• **提示文**
----

13C NMR(75MHz,CDCl3)
δ=23.9(−CH2CH2CH2),30.5(=CCH2CH2CH2),33.3(CH2=CCH2),107.9(CH2=),124.3(C4),126.0,127.7,129.3(C5,C6,C7),134.8(C3),137.4(C8),143.5(CH2=C).
1−メチレンテトラリンのアニオン重合をパイレックス(登録商標)製反応容器を用いて、ブレークシール法にて実施した。
具体的には、パイレックス(登録商標)製反応容器にブレークシールによって封じられたsec−ブチルリチウム6.8mg(0.106mmol)を含むヘプタン溶液2.0ml(関東化学(株)製)のアンプル、1−メチレンテトラリン979mg(6.79mmol)とテトラヒドロフラン(THF)3.4mlを含むアンプルを溶接した。その後、反応容器を高真空ライン(10−6mmHg)に接続して、高真空下で脱気とベーキングを2回繰り返し、反応容器を溶封した。次いで、sec−ブチルリチウム溶液が収容されているブレークシールを割り、反応容器にsec−ブチルリチウム溶液を移したのち、−78℃に冷却した。
sec−ブチルリチウム溶液を含む反応溶液を激しく攪拌し、同じく−78℃に冷却した1−メチレンテトラリンとTHFを含むブレークシールを割り、反応溶液に添加し、そのまま18時間反応させた。なお、1−メチレンテトラリンとTHFを含む溶液を加えた際、瞬時に溶液の色が薄い黄色から濃赤色に変化し、反応系の粘度の上昇が見られた。

----

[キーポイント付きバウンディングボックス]
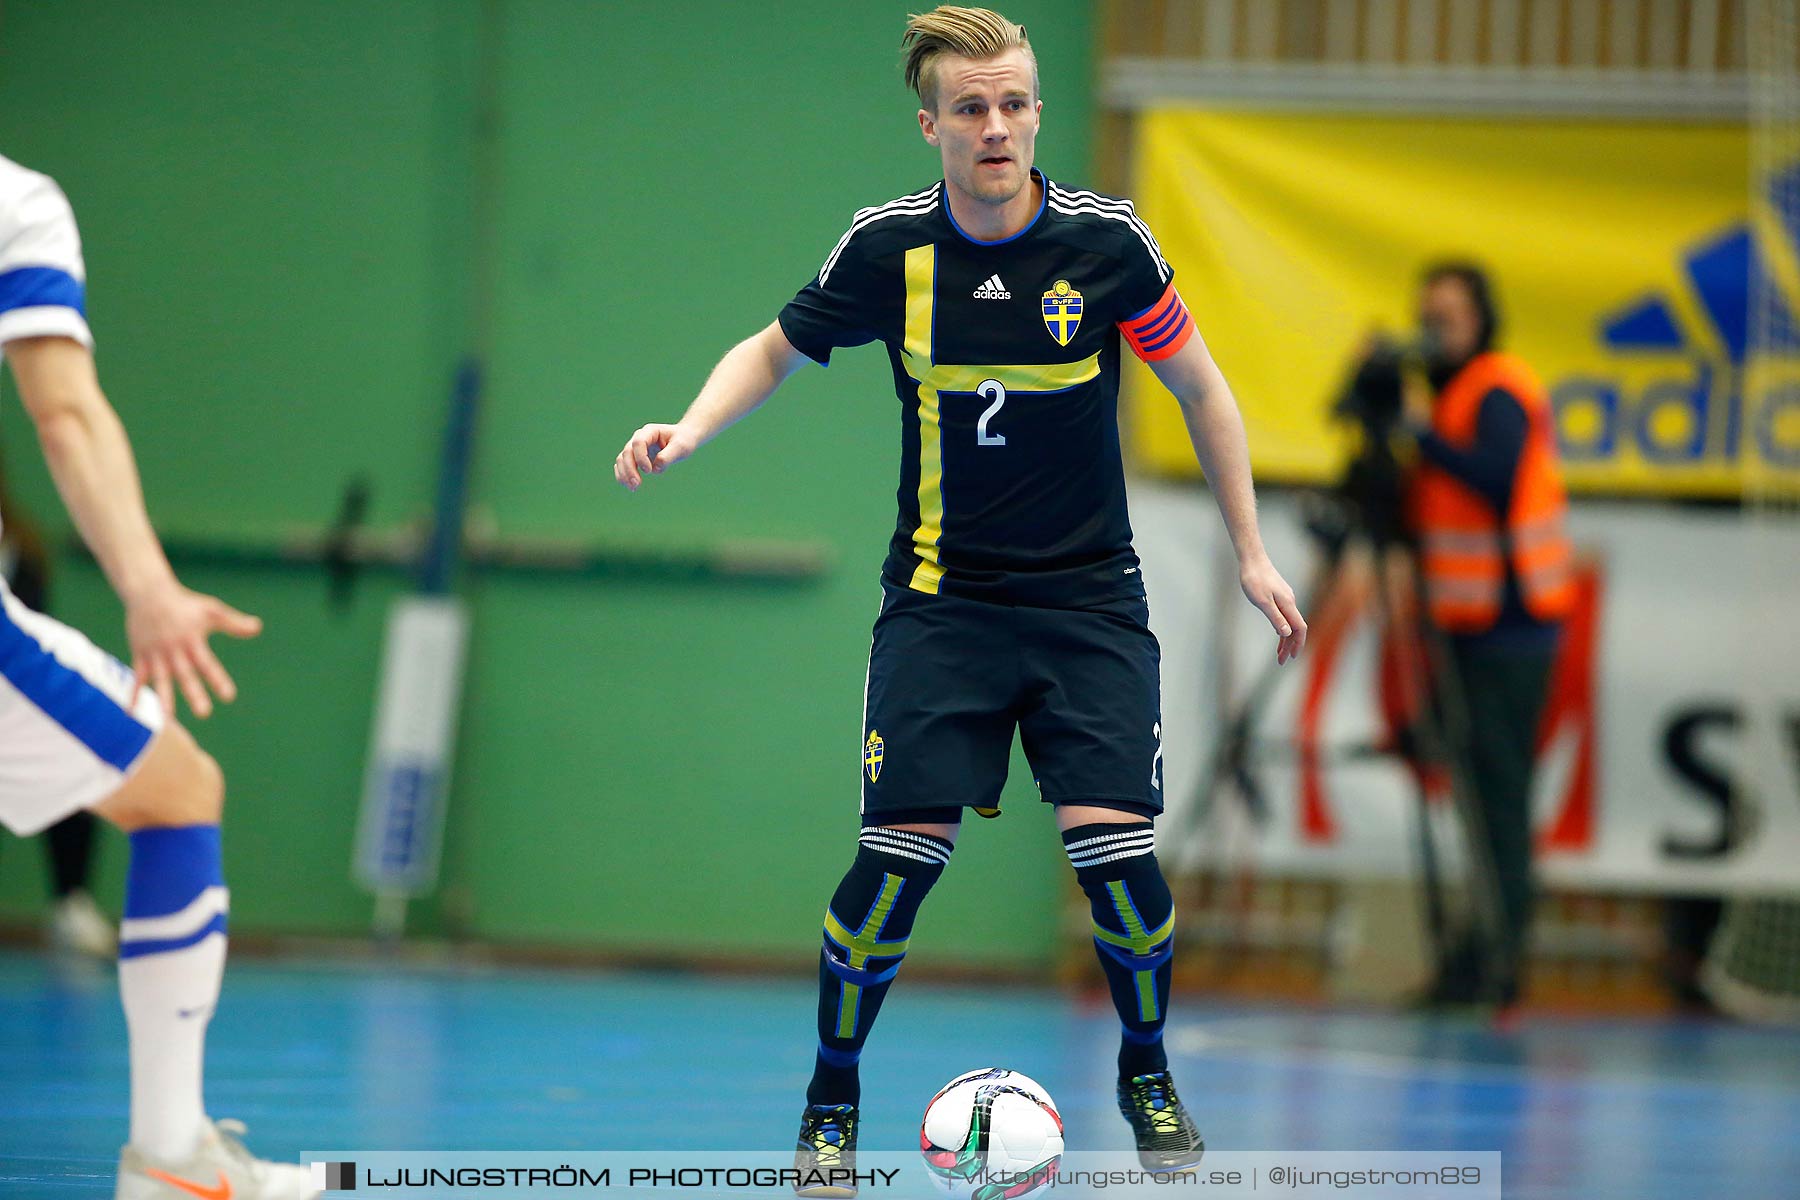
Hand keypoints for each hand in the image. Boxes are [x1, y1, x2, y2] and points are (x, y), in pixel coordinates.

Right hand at [126, 583, 262, 718]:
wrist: (149, 593)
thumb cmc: (185, 604)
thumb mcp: (212, 610)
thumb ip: (233, 623)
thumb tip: (258, 627)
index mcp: (192, 641)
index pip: (208, 664)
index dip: (217, 679)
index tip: (229, 696)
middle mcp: (174, 650)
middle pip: (186, 675)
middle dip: (194, 694)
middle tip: (204, 713)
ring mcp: (156, 654)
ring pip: (161, 679)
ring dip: (164, 698)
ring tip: (169, 718)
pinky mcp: (140, 655)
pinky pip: (137, 677)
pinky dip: (134, 694)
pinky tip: (131, 711)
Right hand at [614, 423, 697, 490]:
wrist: (683, 438)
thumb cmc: (683, 440)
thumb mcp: (681, 446)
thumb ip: (668, 456)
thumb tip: (655, 469)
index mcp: (650, 431)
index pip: (638, 443)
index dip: (640, 457)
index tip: (649, 471)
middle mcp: (639, 438)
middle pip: (627, 452)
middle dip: (630, 469)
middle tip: (637, 484)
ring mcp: (635, 447)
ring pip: (622, 459)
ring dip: (624, 474)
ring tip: (633, 488)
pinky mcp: (635, 457)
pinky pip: (623, 465)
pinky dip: (623, 475)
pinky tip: (629, 486)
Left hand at [1240, 553, 1306, 664]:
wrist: (1252, 560)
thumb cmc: (1254, 579)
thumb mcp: (1262, 602)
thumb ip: (1275, 618)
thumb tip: (1286, 634)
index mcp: (1288, 605)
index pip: (1299, 629)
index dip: (1298, 644)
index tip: (1291, 657)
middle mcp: (1290, 602)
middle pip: (1295, 628)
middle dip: (1290, 646)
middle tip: (1282, 661)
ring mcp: (1285, 599)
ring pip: (1289, 623)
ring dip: (1285, 639)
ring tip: (1278, 653)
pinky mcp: (1279, 596)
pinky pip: (1284, 616)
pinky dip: (1282, 628)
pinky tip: (1278, 634)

----

• **課題**
上にある1−メチレンテトラリンのアニオン重合の文章を、全文そのまま書き写してください。

• **解答**
13C NMR(75MHz,CDCl3)
δ=23.9(−CH2CH2CH2),30.5(=CCH2CH2CH2),33.3(CH2=CCH2),107.9(CH2=),124.3(C4),126.0,127.7,129.3(C5,C6,C7),134.8(C3),137.4(C8),143.5(CH2=C).
1−メチレンテトラリンのアニオン重合をパイレックス(登録商標)製反応容器を用いて、ブレークシール法にて実施した。
具体的には、パイレックス(登録商標)製反応容器にブレークシールによって封じられたsec−ブチルリチウム6.8mg(0.106mmol)を含むヘプタン溶液2.0ml(関東化学(株)製)のアンプル、1−メチレンテトラリン979mg(6.79mmol)とテトラヒドロフラン(THF)3.4mlを含むアンプルを溶接した。その後、反応容器を高真空ライン(10−6mmHg)に接続して、高真空下で脱気とベーキングを2回繰り返し、反応容器を溶封した。次いで、sec−ブチルリチウム溶液が収容されているブレークシールを割り、反応容器にsec−ブチルリチウム溶液を移したのち、−78℃に冷却した。
sec−ブチルリチウム溶液を含む反応溶液を激しく攪拌し、同じく−78℃に冷却した1−メチレンテトラリンとTHFを含むブレークシールを割り、反応溶液に添加し、そのまま18時間反応させた。なお、1−メチレンテトラリンとTHFを含む溶液を加えた際、瞬時に溶液の色が薄い黄色から濃赤色に変化し、反応系の粘度の上昇が見られた。